Para entender la inmensidad de este genio musical, es necesario viajar a sus raíces. Ovidio Granados vio la luz por primera vez en el pintoresco corregimiento de Mariangola, una tierra fértil y cálida que está profundamente ligada a las tradiciones vallenatas más puras.

Desde muy joven, el pequeño Ovidio demostró tener una conexión especial, casi innata, con el mundo de la música. Particularmente, sintió una atracción magnética por el acordeón, el intrincado instrumento de viento que terminaría convirtiéndose en el gran y absoluto protagonista del resto de su vida. A medida que fue creciendo, comenzó a destacarse rápidamente en su comunidad por su indiscutible talento natural, pero también por una férrea disciplina. Estas dos características fundamentales le permitieron abrirse un camino sólido dentro de un género donde la competencia siempre ha sido intensa, feroz y despiadada.

Su ardiente pasión por las notas del vallenato lo impulsó a participar activamente en importantes eventos culturales y festivales folclóricos de la región. Con el correr de los años, maduró hasta convertirse en uno de los acordeoneros más respetados y temidos en las competencias de la costa.

El estilo interpretativo del maestro Ovidio era inconfundible:

Precisión absoluta: Cada nota era ejecutada con una limpieza técnica impecable.

Elegancia sublime: Su porte y su manera de acariciar los botones del instrumento transmitían una gran nobleza.

Fidelidad a la raíz: Jamás permitió que las modas pasajeras alteraran la esencia tradicional del vallenato auténtico.

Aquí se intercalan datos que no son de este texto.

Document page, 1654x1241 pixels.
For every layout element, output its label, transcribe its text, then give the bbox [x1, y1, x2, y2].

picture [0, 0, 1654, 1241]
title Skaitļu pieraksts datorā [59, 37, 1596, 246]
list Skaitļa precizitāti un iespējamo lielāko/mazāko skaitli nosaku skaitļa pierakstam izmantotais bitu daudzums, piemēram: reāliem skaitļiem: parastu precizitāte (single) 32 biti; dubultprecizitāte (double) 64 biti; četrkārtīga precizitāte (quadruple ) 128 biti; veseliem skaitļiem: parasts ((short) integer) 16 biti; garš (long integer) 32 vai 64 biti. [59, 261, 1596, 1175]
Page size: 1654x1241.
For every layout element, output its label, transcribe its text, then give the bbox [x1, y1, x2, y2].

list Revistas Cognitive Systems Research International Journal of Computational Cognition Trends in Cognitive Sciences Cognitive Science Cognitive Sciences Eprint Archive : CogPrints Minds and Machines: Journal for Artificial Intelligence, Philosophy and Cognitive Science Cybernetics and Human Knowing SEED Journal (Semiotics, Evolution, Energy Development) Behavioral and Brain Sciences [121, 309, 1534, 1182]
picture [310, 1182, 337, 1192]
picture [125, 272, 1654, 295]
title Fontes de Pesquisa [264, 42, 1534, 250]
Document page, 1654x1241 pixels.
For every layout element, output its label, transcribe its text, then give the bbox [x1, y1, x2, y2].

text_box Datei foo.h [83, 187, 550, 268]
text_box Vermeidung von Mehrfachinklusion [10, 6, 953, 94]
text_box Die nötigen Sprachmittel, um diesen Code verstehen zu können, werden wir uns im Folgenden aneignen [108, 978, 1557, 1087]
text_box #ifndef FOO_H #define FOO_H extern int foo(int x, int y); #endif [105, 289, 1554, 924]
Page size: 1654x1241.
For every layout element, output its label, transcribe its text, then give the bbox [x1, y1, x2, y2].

Quienes tuvieron el inmenso privilegio de escucharlo tocar en vivo, aún recuerdan con la piel erizada la facilidad asombrosa con la que lograba transmitir un torrente de emociones genuinas a través de cada nota, convirtiendo sus presentaciones públicas en experiencias memorables que quedaban grabadas a fuego en el alma de los espectadores.

La Historia Íntima con El Cacique de la Junta

Uno de los capítulos más recordados, fascinantes y trascendentales de la vida profesional de Ovidio Granados fue la estrecha e inquebrantable relación de amistad y trabajo que logró construir con el legendario e inolvidable cantante Diomedes Díaz.

El maestro Ovidio no era un simple conocido; se convirtió, por mérito propio, en uno de los técnicos de cabecera y de extrema confianza del llamado “Cacique de la Junta”. Diomedes, conocido por su perfeccionismo y exigencia en el estudio de grabación, recurría frecuentemente a las manos benditas de Granados para el mantenimiento preventivo y el ajuste milimétrico de sus propios acordeones.